ACTIVITY: After locating the line with "left eye: (245, 109)", retype it and every later line exactly, stopping at the end of the records.
SOURCE INFORMATION: Begin
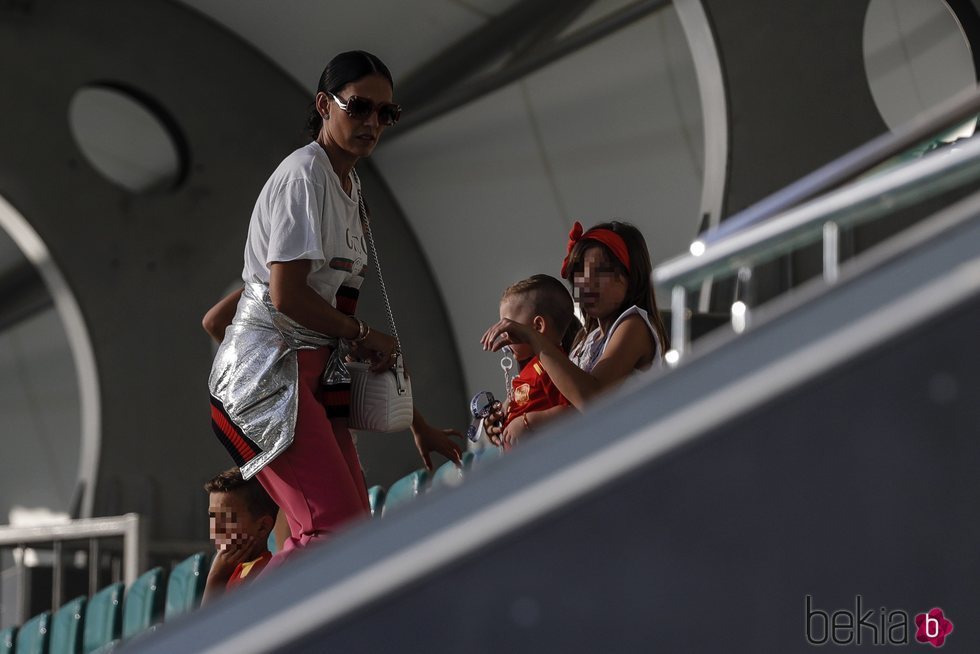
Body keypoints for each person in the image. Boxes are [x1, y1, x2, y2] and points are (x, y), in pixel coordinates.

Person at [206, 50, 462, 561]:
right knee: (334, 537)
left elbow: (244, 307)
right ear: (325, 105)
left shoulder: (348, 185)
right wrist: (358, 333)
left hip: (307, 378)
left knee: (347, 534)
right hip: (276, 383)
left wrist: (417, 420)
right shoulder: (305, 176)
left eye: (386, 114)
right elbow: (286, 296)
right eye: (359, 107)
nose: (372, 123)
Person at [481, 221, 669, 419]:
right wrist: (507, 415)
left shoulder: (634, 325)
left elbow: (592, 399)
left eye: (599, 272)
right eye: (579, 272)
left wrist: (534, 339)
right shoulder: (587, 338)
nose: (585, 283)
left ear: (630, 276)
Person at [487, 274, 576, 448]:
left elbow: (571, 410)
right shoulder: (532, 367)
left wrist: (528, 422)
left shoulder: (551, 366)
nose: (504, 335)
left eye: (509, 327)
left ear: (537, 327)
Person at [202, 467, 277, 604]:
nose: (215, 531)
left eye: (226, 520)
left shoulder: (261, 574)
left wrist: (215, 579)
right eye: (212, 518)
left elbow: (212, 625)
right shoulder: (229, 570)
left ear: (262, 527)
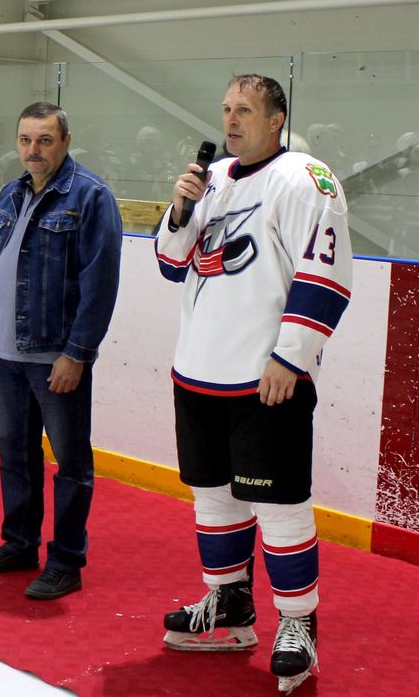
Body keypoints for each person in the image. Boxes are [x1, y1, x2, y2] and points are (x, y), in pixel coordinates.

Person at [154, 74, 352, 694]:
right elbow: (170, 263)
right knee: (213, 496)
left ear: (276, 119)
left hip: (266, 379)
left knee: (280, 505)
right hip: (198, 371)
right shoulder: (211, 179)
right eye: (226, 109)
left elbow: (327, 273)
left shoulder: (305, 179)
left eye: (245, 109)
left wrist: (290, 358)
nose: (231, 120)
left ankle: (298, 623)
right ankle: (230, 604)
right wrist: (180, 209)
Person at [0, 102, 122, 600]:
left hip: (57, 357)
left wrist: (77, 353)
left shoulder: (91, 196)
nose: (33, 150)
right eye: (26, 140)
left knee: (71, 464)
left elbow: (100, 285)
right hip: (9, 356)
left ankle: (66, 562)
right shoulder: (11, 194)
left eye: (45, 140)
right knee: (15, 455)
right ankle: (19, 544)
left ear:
SOURCE INFORMATION: End
WRITTEN RESPONSE:
left eye: (245, 109)
left wrist: (290, 358)
nose: (231, 120)
left ankle: (298, 623)
right ankle: (230, 604)
right wrist: (180, 209)
Person at [0, 102, 122, 600]:
left hip: (57, 357)
left wrist: (77, 353)
left shoulder: (91, 196)
nose: (33, 150)
right eye: (26, 140)
left knee: (71, 464)
left elbow: (100, 285)
right hip: (9, 356)
left ankle: (66, 562)
right shoulder: (11, 194)
left eye: (45, 140)
right knee: (15, 455)
right ankle: (19, 544)
left ear:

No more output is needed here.